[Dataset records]
* * *
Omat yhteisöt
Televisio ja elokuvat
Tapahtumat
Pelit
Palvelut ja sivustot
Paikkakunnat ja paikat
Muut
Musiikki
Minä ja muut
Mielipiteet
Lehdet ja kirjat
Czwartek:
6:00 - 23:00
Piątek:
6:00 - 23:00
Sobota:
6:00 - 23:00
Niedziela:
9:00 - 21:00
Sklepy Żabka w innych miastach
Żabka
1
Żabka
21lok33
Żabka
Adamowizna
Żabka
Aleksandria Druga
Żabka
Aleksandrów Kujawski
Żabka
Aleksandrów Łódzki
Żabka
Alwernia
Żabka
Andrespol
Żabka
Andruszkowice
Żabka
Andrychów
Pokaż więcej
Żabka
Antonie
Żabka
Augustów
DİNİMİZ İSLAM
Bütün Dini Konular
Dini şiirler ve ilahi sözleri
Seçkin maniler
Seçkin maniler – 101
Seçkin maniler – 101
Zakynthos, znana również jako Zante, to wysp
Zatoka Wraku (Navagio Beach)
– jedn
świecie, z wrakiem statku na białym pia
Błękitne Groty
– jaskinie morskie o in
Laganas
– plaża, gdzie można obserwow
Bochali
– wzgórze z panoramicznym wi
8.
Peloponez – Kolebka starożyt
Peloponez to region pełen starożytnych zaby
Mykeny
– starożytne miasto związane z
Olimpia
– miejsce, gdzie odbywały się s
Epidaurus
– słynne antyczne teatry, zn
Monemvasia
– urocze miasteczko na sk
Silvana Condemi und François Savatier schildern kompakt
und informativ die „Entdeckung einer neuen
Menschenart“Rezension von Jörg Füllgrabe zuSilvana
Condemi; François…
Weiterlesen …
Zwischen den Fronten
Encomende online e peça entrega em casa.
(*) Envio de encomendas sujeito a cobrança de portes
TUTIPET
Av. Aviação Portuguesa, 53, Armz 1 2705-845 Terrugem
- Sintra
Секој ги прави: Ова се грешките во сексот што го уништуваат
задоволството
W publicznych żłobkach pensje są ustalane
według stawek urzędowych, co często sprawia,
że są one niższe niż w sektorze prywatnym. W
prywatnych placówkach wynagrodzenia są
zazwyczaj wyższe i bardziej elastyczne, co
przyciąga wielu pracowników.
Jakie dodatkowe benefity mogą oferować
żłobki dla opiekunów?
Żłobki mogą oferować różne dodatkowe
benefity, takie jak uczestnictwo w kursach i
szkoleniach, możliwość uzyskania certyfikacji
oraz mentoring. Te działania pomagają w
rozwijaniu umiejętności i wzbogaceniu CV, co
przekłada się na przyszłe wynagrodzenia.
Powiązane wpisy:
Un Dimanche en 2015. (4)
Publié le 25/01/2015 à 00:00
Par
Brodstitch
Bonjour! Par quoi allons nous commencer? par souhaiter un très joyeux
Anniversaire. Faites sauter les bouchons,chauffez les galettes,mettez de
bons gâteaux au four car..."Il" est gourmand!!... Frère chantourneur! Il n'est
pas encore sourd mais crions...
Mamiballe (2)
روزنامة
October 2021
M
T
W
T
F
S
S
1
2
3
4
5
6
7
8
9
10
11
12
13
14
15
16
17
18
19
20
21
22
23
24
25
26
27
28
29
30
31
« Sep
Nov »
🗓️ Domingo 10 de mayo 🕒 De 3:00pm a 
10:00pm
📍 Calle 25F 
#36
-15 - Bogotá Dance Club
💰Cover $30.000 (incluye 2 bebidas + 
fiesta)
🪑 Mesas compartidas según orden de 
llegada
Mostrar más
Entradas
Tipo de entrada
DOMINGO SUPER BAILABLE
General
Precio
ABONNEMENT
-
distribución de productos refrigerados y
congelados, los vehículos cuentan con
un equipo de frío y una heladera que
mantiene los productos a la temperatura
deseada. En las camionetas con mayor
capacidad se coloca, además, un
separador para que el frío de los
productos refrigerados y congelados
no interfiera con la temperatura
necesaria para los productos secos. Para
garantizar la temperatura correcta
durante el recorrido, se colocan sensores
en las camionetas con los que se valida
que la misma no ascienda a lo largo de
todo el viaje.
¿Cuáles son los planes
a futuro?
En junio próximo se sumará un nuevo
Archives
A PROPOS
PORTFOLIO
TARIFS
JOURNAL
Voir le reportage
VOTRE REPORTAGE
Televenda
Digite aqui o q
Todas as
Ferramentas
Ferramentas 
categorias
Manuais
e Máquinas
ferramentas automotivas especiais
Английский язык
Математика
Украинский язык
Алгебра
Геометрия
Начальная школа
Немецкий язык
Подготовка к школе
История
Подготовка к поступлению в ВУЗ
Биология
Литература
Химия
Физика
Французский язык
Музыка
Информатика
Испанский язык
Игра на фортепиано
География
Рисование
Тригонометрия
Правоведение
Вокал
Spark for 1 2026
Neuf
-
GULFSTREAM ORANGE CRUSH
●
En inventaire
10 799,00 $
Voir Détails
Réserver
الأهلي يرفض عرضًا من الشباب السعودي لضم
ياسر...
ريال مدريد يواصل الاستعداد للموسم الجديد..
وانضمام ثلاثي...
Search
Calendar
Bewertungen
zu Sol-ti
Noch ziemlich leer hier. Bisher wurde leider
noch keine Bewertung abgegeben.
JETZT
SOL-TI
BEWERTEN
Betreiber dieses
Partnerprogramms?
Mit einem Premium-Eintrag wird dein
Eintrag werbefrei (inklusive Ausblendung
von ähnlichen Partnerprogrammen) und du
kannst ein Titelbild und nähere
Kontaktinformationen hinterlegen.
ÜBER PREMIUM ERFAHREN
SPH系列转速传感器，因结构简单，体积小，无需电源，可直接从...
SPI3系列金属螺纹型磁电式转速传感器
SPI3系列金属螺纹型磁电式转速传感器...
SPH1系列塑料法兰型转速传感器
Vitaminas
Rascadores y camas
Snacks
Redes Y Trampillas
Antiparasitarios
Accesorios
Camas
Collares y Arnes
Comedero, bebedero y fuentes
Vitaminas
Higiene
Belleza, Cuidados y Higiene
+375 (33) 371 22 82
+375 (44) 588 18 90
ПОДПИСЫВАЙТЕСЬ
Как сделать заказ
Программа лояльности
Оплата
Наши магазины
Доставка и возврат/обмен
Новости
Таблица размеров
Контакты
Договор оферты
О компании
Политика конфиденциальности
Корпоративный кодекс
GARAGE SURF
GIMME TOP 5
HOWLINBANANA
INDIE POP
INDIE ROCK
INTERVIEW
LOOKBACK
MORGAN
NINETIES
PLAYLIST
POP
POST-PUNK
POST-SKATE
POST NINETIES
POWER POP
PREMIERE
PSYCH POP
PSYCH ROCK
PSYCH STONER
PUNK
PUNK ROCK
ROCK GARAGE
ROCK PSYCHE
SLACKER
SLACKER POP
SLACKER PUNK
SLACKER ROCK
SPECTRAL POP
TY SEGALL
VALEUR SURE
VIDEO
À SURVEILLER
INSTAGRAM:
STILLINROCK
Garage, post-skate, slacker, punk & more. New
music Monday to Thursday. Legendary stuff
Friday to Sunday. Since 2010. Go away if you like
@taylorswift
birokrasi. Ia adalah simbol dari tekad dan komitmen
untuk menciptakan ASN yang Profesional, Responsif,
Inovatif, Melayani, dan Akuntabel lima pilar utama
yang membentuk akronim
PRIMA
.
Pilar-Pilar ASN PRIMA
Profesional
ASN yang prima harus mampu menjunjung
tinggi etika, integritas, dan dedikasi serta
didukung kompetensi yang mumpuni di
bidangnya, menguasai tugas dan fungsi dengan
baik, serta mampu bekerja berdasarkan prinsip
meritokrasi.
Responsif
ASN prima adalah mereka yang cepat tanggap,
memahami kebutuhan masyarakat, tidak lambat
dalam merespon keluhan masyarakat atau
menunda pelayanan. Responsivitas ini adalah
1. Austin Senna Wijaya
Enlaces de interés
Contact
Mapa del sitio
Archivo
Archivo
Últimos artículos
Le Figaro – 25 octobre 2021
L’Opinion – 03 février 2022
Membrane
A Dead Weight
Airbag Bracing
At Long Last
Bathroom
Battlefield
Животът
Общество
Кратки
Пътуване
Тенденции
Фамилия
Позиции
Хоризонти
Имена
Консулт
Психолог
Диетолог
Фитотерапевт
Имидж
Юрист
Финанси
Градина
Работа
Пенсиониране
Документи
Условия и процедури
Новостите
* * *
→ WHAT YOU NEED TO DO
From the entries, copy every line in which the string "Eintrag" can be found.

→ SOLUTION FOR THIS EXERCISE
Mit einem Premium-Eintrag wird dein
Eintrag werbefrei (inklusive Ausblendung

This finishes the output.